Environmental justice is one of the hottest topics in the environmental world. The New Jersey Department of Environmental Protection (NJDEP) recently rolled out its long-awaited proposed environmental justice regulations,1 and the U.S. Department of Justice (DOJ) and the U.S. Environmental Protection Agency (EPA) have now announced their joint allocation of agency resources to significantly bolster the federal government’s environmental justice policy. Environmental justice is here to stay in New Jersey and under the Biden administration. Regulated entities must remain cognizant of these policy shifts and be proactive in preparing for their impacts on enforcement discretion, permit applications, and other aspects of agency oversight.
The Joint DOJ/EPA Environmental Justice Policy
At a press hearing on May 5, DOJ and EPA announced their expanded environmental justice policy, including the Comprehensive Environmental Justice Strategy (“EJ Enforcement Strategy”). U.S. Attorney General Merrick Garland and EPA Administrator Michael Regan presented several agency actions designed to further promote environmental justice.2 The enforcement prong of the policy will prioritize violations of environmental laws in underserved communities that have been historically marginalized and overburdened, also known as “Overburdened and Underserved Communities.”
The new federal environmental justice policy has three components:
First: Issuance and implementation of the details of the EJ Enforcement Strategy. The EJ Enforcement Strategy was developed pursuant to Executive Order 14008, Tackling the Climate Crisis at Home and Abroad, and is detailed in an internal DOJ memorandum. As the memorandum explains, the EJ Enforcement Strategy is based on four principles that will guide DOJ enforcement discretion:
- Prioritize cases that will reduce public health and environmental burdens to Overburdened and Underserved Communities
- Make strategic use of all available legal tools to address environmental justice
- Ensure meaningful engagement with impacted communities
- Promote transparency on environmental justice enforcement and results
In many ways, these principles mirror the policy goals driving the NJDEP’s environmental justice initiative. The focus is on avoiding and reducing impacts from environmental and public health harms and encouraging public engagement in communities with existing, significant environmental burdens.
Second: Establishment of the Office of Environmental Justice (OEJ) within the Environmental Natural Resources Division of DOJ.3 OEJ will (a) convene a committee to ensure the EJ Enforcement Strategy is being implemented and (b) support environmental justice investigations. It will also be charged with developing guidance and providing leadership and recommendations on furthering DOJ’s and EPA’s overall environmental justice policies.4
Third: Issuance of an Interim Final Rule restoring the viability of supplemental environmental projects (SEPs) in DOJ settlements. The resurrection of SEPs is perhaps the most significant part of the new DOJ/EPA policy. Until the Trump administration, SEPs were long a popular tool in settling federal environmental enforcement matters. But in March 2020, through a series of administrative actions that started in 2017, DOJ officials were prohibited from entering into any settlement that included SEPs. The Interim Final Rule rescinds that prohibition. So long as the rule remains in place, regulated entities can negotiate SEPs in resolving alleged violations. This could be a positive development for impacted communities, as SEPs provide a concrete benefit by channeling money into actual environmental work,5 as opposed to administrative penalties, which are often deposited directly into government coffers.

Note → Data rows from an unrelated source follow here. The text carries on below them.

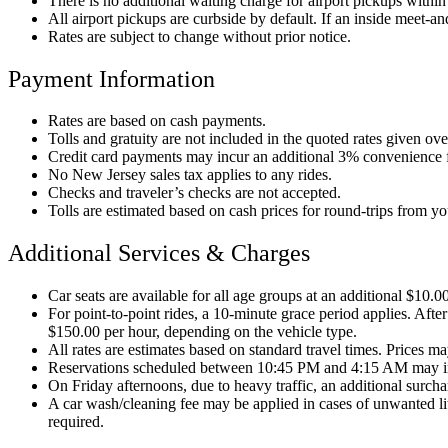
There is no additional waiting charge for airport pickups within t
All airport pickups are curbside by default. If an inside meet-and
Rates are subject to change without prior notice.
Payment Information
Rates are based on cash payments.
Tolls and gratuity are not included in the quoted rates given ov
Credit card payments may incur an additional 3% convenience 
No New Jersey sales tax applies to any rides.
Checks and traveler’s checks are not accepted.
Tolls are estimated based on cash prices for round-trips from y
Additional Services & Charges
Car seats are available for all age groups at an additional $10.0
For point-to-point rides, a 10-minute grace period applies. After
$150.00 per hour, depending on the vehicle type.
All rates are estimates based on standard travel times. Prices may
Reservations scheduled between 10:45 PM and 4:15 AM may i
On Friday afternoons, due to heavy traffic, an additional surc
A car wash/cleaning fee may be applied in cases of unwanted litt
required.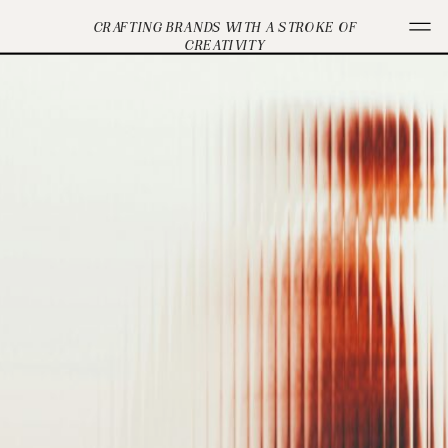
CRAFTING BRANDS WITH A STROKE OF
CREATIVITY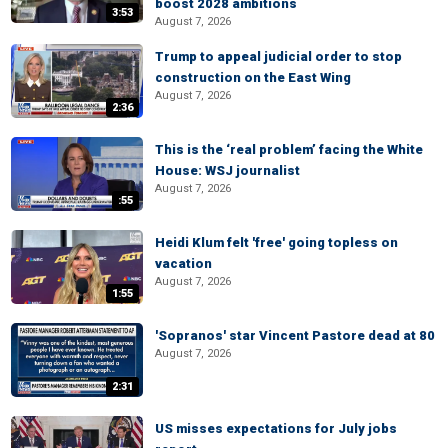
boost 2028 ambitions
3:53
August 7, 2026
Trump to appeal judicial order to stop
construction on the East Wing
August 7, 2026
2:36
This is the ‘real problem’ facing the White
House: WSJ journalist
August 7, 2026
:55
Heidi Klum felt 'free' going topless on
vacation
August 7, 2026
1:55
'Sopranos' star Vincent Pastore dead at 80
August 7, 2026
2:31
US misses expectations for July jobs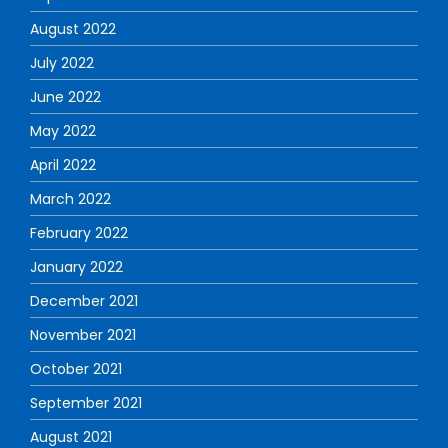
August 2022
July 2022
June 2022
May 2022
April 2022
March 2022
February 2022
January 2022
December 2021
November 2021
October 2021
September 2021
August 2021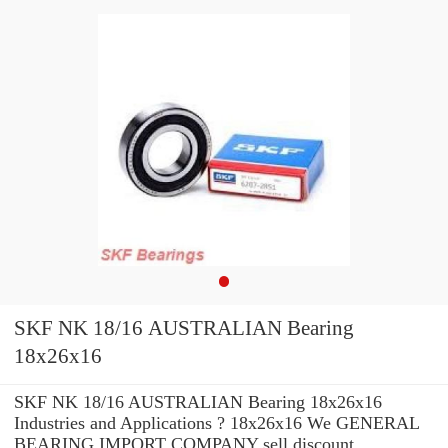
SKF NK 18/16 AUSTRALIAN Bearing
18x26x16
SKF NK 18/16 AUSTRALIAN Bearing 18x26x16
Industries and Applications ? 18x26x16 We GENERAL
BEARING IMPORT COMPANY sell discount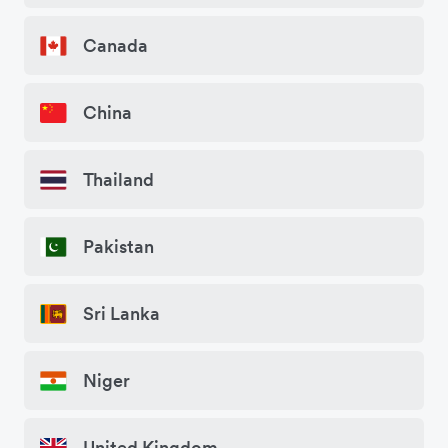
Canada
China
Thailand
Pakistan
Sri Lanka
Niger
United Kingdom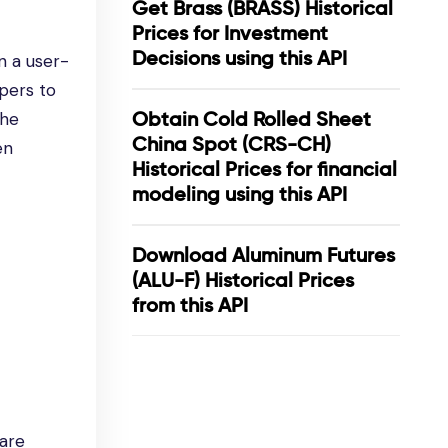
Get Brass (BRASS) Historical
Prices for Investment
Decisions using this API
n a user-
pers to
Obtain Cold Rolled Sheet
the
China Spot (CRS-CH)
en
Historical Prices for financial
modeling using this API
Download Aluminum Futures
(ALU-F) Historical Prices
from this API
 are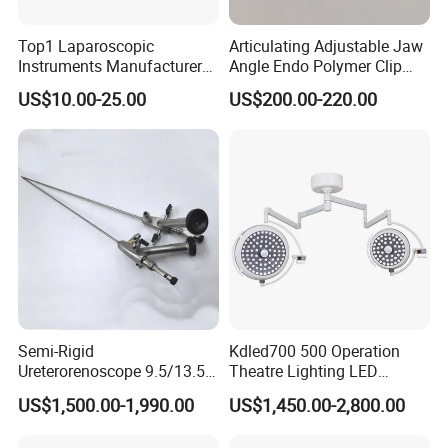
Top1 Laparoscopic
Articulating Adjustable Jaw
Instruments Manufacturer
Angle Endo Polymer Clip
Laparoscopic Endobag
Applier with CE and ISO
US$10.00-25.00
US$200.00-220.00
Endopouch Retriever
Specimen Bag for
Cholecystectomy 350ml
Capacity with Mdr CE FDA
Certificates
Semi-Rigid
Kdled700 500 Operation
Ureterorenoscope 9.5/13.5fr
Theatre Lighting LED
Conical Body 430mm
Operating Lamp Mindray
US$1,500.00-1,990.00
US$1,450.00-2,800.00
Urology Ureteroscope
LED Surgical Light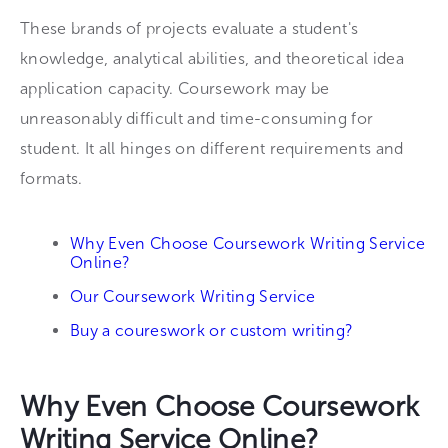
These brands of projects evaluate a student's
knowledge, analytical abilities, and theoretical idea
application capacity. Coursework may be
unreasonably difficult and time-consuming for
student. It all hinges on different requirements and
formats.
Why Even Choose Coursework Writing Service
Online?
Our Coursework Writing Service
Buy a coureswork or custom writing?
Why Even Choose Coursework
Writing Service Online?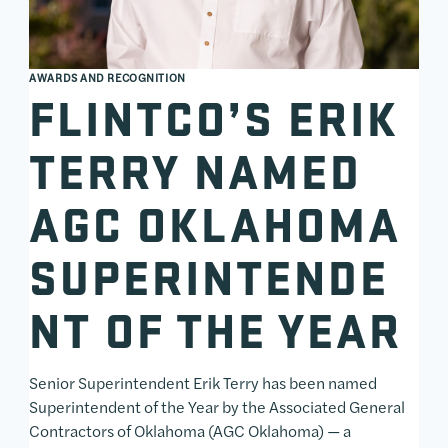
AWARDS AND RECOGNITION
FLINTCO’S ERIK
TERRY NAMED
AGC OKLAHOMA
SUPERINTENDE
NT OF THE YEAR
Senior Superintendent Erik Terry has been named
Superintendent of the Year by the Associated General
Contractors of Oklahoma (AGC Oklahoma) — a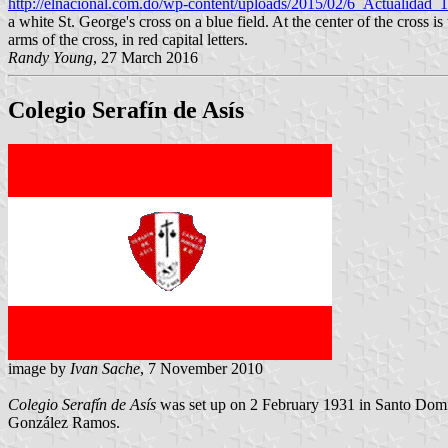
http://elnacional.com.do/wp-content/uploads/2015/02/6_Actualidad
a white St. George's cross on a blue field. At the center of the cros
arms of the cross, in red capital letters.
Randy Young
, 27 March 2016
Colegio Serafín de Asís
image by
Ivan Sache
, 7 November 2010
Colegio Serafín de Asís
was set up on 2 February 1931 in Santo Domin
González Ramos.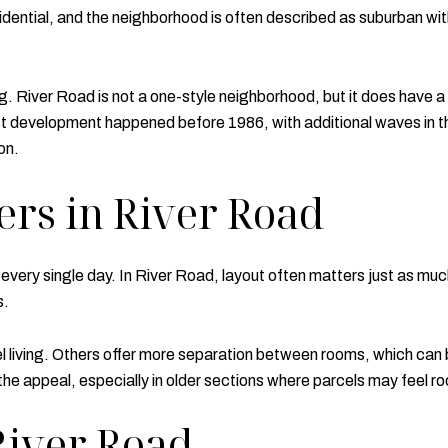
dential, and the neighborhood is often described as suburban with
. River Road is not a one-style neighborhood, but it does have a
 development happened before 1986, with additional waves in th
on.
rs in River Road
s every single day. In River Road, layout often matters just as
s.
living. Others offer more separation between rooms, which can be 
f the appeal, especially in older sections where parcels may feel 
River Road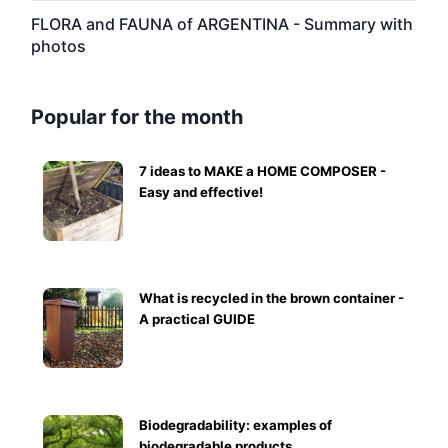
FLORA and FAUNA of ARGENTINA - Summary with
photos
Popular for the month
7 ideas to MAKE a HOME COMPOSER -
Easy and effective!
What is recycled in the brown container -
A practical GUIDE
Biodegradability: examples of
biodegradable products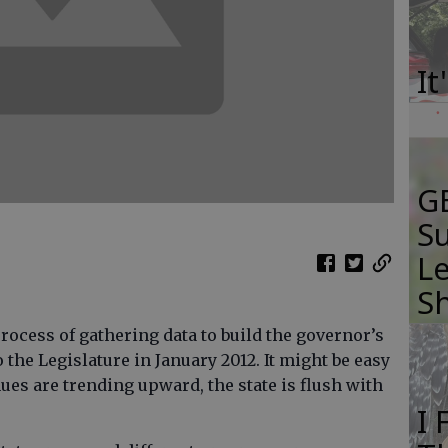
It
GB
Su
Le
S
rocess of gathering data to build the governor’s
 the Legislature in January 2012. It might be easy
nues are trending upward, the state is flush with
I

Unlike the NJDEP’s newly proposed regulations, the federal government’s EJ Enforcement Strategy lacks precision. For instance, in implementing the strategy, it is unclear how DOJ and EPA will (a) define terms like “Overburdened and Underserved Communities” and “environmental and public health burdens”; (b) measure a disproportionate impact; (c) determine which enforcement actions are most likely to reduce environmental burdens; and (d) encourage public participation. Under the EJ Enforcement Strategy, OEJ must work with EPA and other federal agencies to these open issues. For now, regulated entities with facilities in suspected Overburdened and Underserved Communities must be aware of this new enforcement paradigm and prepare for the likelihood that environmental justice will be a component of prospective enforcement actions. The best option is, of course, to avoid enforcement actions altogether.